Взрыв смеха подтвердил, что знакомо. Легиону всегда поручали самые безнадежные дела, и до сих пор он не отказывался от чести их выполнить. Генерал подождал тишины.
— «И вот командующий Легионом полковник Пьер Дженнингрос послал две роты, поредевшие из–за болезни, встретить караван и проводить его на базу на горе Чикиуите.
Через два дня разведчик принес тревожные известия. Несколько батальонов пехоты, кавалерия и местные партизаны готовили засаду. В надежде избежать несчастья Дженнингрос послал еще одну роту вниз по дороге: предупредить караван или установить контакт с неприятелем. Он выбрал 3–ю роту 1–го батальона, в которой не осталось годных для службы офицеров.
И тогда капитан Жан Данжу, представитель штаба, вызвался повести этот отряд. К нему присоединились два младших офицера. Из ста двадцати бойцов роты только шестьдесят два были годны для службы».
Сент—Джеймс посмотрел на слушателей и понял, что хотя большинство уже много раз слышали эту историю, она захватила их. Подобные битвы случались после Камерона и произойдут снова. И возможно, следующая история расскажет о них. Он сделал глубокий вдох.
— «Рота вышла еще до рассвета тридцатого апреля и зашагала к побережью. Они шли быстро и еще затемно достигли поста, на котором несли службу гренадеры того же батальона. После завтрака — кофе с черным хлебом — марш возобновился.
Данжу предусмотрительно вывел своих людей на заре, так как день обещал быть исключительно жарким.
За следующие несколько часов они миновали ряд деревень. Одна такая деревня — захудалое скопище лачуг — называлась Камерон.
Данжу, ветеран Крымской войны, возглавлял колонну. Вместо левой руки у него был деревянный протез, но это ему нисколько не мешало.
Около семи утра легионеры вошли в Пало Верде. Вокруг не было ни души. Они сварили кофе и пили его, когда Данжу заметил приближающееся облако пыли. Это облако могло означать только одно — всадники, и много.
— Aux armes [2]*! — закричал Данжу.
В Пало Верде рота была вся на виду, поэтому они отступили к Камерону и искали место для позиции». Сент—Джеймс поднял голову и продолжил по памяти.
— «Раздался выстрел, и один легионер упал. Остальные бросились на ветхую гасиенду, но снайпер сбежал. Данжу собрал свой отряд и повел в соседнюю деревню. Но стрельба насторожила мексиканских кавалеристов. Они перешли в галоп.
Данжу взмахнул саблей.
— Построиться в каре! Приготовиться к бою!

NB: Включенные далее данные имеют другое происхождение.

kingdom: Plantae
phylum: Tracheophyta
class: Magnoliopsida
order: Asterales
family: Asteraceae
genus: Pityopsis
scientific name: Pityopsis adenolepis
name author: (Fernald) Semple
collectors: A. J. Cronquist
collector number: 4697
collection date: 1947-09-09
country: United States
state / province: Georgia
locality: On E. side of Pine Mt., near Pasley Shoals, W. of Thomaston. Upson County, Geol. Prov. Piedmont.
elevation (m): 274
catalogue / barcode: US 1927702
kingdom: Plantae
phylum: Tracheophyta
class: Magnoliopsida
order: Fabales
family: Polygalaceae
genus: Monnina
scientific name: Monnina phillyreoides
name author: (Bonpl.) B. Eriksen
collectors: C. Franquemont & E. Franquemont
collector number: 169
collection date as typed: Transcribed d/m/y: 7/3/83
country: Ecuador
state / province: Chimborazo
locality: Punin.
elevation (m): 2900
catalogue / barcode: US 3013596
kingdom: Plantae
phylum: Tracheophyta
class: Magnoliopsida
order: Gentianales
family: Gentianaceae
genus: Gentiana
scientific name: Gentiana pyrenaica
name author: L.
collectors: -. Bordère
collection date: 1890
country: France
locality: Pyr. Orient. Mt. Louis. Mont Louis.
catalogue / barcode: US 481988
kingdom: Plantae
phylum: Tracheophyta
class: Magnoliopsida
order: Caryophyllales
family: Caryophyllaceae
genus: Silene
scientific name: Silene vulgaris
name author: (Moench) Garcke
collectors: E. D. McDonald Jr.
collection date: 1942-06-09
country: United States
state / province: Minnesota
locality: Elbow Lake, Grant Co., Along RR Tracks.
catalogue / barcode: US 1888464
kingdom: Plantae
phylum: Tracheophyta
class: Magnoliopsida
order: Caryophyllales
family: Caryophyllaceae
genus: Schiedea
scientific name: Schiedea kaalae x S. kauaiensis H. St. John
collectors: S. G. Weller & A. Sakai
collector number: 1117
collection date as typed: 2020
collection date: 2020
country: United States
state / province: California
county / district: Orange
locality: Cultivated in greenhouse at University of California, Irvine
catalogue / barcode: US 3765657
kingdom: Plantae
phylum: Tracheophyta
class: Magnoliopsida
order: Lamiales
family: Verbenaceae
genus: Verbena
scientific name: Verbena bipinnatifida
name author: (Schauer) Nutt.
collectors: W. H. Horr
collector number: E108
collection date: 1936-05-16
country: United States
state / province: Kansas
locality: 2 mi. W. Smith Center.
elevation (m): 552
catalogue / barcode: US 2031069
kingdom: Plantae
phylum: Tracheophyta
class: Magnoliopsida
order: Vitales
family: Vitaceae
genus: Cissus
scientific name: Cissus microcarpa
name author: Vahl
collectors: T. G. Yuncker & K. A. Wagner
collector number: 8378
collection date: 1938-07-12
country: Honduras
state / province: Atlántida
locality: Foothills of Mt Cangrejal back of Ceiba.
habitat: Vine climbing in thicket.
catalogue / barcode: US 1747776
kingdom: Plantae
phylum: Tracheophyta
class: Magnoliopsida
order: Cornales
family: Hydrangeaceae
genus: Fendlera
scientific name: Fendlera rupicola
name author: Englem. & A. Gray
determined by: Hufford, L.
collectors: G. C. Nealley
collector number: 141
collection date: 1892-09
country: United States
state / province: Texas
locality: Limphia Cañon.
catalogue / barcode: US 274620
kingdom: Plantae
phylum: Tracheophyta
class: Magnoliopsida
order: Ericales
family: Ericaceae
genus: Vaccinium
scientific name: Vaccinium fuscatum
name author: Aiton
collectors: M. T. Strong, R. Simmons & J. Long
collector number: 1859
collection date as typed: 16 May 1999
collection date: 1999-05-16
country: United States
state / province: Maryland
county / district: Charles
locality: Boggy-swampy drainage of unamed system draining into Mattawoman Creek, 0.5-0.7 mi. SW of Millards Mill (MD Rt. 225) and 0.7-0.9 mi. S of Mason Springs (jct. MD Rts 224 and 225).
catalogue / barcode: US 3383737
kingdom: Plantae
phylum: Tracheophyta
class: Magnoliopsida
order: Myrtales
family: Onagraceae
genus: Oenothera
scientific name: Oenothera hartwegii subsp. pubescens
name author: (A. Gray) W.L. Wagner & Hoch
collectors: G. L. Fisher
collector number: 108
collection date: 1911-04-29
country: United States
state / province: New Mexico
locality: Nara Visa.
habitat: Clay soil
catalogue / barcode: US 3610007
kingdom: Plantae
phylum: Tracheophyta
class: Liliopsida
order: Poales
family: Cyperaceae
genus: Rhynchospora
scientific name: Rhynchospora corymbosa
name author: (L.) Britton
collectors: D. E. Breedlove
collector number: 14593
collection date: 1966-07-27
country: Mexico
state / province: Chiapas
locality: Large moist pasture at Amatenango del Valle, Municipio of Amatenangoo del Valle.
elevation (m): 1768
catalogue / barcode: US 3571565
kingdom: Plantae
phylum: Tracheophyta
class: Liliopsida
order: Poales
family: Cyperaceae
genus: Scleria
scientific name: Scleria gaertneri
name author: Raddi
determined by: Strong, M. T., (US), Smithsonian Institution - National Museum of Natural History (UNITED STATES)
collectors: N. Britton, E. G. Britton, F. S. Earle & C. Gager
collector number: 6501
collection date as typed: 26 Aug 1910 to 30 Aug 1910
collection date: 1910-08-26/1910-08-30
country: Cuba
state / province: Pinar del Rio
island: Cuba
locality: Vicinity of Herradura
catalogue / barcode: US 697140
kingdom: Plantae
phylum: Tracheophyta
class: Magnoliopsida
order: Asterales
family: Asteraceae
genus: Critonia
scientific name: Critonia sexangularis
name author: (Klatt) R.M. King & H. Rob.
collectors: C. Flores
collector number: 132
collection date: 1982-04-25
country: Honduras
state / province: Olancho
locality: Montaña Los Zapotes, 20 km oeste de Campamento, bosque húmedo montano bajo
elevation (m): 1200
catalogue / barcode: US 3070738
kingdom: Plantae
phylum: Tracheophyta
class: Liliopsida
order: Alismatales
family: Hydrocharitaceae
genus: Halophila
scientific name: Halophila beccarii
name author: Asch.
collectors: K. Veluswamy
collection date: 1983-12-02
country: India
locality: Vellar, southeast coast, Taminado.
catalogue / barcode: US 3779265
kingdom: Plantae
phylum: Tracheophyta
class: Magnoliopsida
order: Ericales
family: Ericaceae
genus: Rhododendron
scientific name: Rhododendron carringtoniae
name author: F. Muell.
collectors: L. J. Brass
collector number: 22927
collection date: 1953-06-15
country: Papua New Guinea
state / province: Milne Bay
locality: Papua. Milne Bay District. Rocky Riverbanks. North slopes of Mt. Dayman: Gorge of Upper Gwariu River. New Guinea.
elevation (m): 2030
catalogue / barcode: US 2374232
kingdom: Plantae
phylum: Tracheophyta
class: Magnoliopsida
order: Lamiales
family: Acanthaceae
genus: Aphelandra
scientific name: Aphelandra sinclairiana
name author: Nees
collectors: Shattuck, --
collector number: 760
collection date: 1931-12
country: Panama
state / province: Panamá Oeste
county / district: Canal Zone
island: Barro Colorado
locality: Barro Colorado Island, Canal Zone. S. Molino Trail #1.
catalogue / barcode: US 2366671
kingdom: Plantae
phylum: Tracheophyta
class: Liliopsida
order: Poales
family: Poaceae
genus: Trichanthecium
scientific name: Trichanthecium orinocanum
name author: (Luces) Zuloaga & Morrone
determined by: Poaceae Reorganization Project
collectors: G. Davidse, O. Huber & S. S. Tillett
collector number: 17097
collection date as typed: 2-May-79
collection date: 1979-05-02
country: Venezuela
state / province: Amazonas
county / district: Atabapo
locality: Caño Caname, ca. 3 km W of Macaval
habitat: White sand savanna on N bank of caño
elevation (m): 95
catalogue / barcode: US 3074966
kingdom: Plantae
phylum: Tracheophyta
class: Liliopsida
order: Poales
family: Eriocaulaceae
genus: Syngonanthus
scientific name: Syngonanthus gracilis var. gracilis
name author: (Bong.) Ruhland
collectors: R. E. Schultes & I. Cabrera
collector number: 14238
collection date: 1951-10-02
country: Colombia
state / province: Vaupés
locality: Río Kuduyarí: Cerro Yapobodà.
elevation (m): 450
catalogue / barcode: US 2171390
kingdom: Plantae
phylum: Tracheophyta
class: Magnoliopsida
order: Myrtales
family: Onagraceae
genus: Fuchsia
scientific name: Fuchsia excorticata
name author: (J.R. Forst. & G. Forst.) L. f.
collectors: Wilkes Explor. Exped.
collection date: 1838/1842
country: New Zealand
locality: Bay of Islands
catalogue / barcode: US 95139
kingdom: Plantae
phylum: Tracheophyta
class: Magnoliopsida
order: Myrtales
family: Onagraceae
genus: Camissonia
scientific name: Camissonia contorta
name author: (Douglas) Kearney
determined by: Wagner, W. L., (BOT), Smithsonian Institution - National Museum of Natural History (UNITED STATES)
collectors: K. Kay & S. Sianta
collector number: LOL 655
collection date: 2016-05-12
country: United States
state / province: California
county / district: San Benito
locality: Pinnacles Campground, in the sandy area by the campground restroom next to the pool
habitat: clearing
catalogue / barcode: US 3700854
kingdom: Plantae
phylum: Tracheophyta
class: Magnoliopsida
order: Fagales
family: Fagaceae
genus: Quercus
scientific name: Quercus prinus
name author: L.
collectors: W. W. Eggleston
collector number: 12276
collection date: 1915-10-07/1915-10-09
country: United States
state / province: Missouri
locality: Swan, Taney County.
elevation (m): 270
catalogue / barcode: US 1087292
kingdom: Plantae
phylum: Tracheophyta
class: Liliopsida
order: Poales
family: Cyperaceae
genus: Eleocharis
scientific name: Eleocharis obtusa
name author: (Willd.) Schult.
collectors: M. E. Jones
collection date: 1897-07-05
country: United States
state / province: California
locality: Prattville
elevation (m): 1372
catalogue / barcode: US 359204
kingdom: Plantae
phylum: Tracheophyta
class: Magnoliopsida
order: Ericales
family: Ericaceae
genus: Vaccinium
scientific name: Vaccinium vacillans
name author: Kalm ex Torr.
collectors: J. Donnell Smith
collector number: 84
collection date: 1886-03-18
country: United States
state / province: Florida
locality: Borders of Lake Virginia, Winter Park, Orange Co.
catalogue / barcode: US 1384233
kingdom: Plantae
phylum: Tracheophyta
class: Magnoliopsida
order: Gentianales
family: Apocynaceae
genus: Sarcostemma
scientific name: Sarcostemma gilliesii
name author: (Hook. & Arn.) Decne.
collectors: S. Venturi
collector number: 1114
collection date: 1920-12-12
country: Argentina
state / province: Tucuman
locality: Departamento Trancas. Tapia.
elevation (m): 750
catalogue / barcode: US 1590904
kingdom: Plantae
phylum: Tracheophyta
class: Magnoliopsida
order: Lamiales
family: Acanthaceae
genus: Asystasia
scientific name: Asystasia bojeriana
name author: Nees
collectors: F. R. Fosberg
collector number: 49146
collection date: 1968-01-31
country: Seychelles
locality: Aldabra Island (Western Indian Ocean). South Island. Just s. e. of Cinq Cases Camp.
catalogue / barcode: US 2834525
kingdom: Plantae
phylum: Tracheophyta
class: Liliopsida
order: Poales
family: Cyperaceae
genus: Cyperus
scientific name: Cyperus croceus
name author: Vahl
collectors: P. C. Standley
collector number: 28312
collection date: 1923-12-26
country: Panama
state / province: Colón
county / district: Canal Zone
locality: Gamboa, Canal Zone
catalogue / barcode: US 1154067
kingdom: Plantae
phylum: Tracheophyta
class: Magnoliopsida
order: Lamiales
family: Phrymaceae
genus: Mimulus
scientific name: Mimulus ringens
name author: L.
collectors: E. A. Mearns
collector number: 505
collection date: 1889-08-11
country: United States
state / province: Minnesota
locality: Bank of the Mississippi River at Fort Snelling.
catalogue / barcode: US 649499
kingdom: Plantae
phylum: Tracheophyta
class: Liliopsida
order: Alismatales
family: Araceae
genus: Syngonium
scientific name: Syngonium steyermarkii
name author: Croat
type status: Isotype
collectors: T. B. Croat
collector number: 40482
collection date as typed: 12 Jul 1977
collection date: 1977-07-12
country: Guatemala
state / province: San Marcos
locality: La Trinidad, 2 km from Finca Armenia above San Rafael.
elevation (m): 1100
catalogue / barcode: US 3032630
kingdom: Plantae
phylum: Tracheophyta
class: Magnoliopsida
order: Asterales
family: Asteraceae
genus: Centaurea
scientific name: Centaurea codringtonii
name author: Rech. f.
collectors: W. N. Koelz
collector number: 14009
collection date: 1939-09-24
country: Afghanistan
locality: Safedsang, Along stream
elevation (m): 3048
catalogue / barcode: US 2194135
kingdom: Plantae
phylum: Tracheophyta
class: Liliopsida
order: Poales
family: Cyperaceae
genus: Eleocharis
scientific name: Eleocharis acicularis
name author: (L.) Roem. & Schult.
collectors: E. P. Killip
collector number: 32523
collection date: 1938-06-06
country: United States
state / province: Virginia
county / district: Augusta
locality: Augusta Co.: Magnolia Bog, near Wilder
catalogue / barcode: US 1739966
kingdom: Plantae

Мексиканцы разделились на две группы и приближались шагом. А затем, подъехав на расстояние шестидесяти метров, пришпорили коней и бросились в атаку.
Данжу приказал своим бойцам стрелять, и тридцать пуль ударили в плотную группу всадников. Он снова отдал тот же приказ, и прогремел второй залп. Едва эта первая атака была отбита, мексиканцы приготовились к новой. Данжу приказал легионерам стрелять по собственному усмотрению.
Мексиканцам потребовалось время, чтобы перегруппироваться. Это дало Данжу и его людям возможность прорваться через строй противника и добежать до покинутой гасиенды.
В последующей неразберихе отряд лишился вьючных животных с большей частью провизии, воды и боеприпасов. Шестнадцать легионеров были убиты. У Данжу осталось два офицера и сорок шесть солдат.
Между тем мексиканская кавалерия получила подкрепление — на ферму просочился отряд партизан. Они обстреляли Данжу и его бойцов, когда те бежали к конюшне, под прикрытие полуразрушенной стены. Сержант Моржики забрался на крышу конюшни и сообщил, что «их окружили сотни мексиканцев».
Сражение то разгоралось, то снова затихало, но даже периоды затишья то и дело прерывались неожиданными нападениями и снайперским огнем.
Тем временем три батальона мексиканской пехоты, находящихся примерно в часе пути от Пало Вер–де, получили известие о битве и направились в Камерон. Около девяти тридцати к гасиенде приблизился мексиканский лейтенант с белым флагом и предложил легионерам сдаться.
— Нас здесь две тысячи, — сказал он.
— У нас достаточно боеприпасов, — ответил Данжу. — Мы не сдадимся.
Вернувшись к своим бойцам, Данжу попросил их стоять насмерть. Они обещали, что так и будет.
Через два часа Данжу застрелили. Командование принял младший лейтенант Наполеон Виллен, на груди которого ярко блестела медаль за доблесть. К полудню были мертвы два самых молодых бойца роты — Жан Тиммерманс и Иоган Реус.
Заиграл горн, и Моржики сообщил, что прибыло еще около тысячи солдат, вооруженных американскими карабинами. Мексиканцы снова призвали легионеров сдаться и снова получили отказ.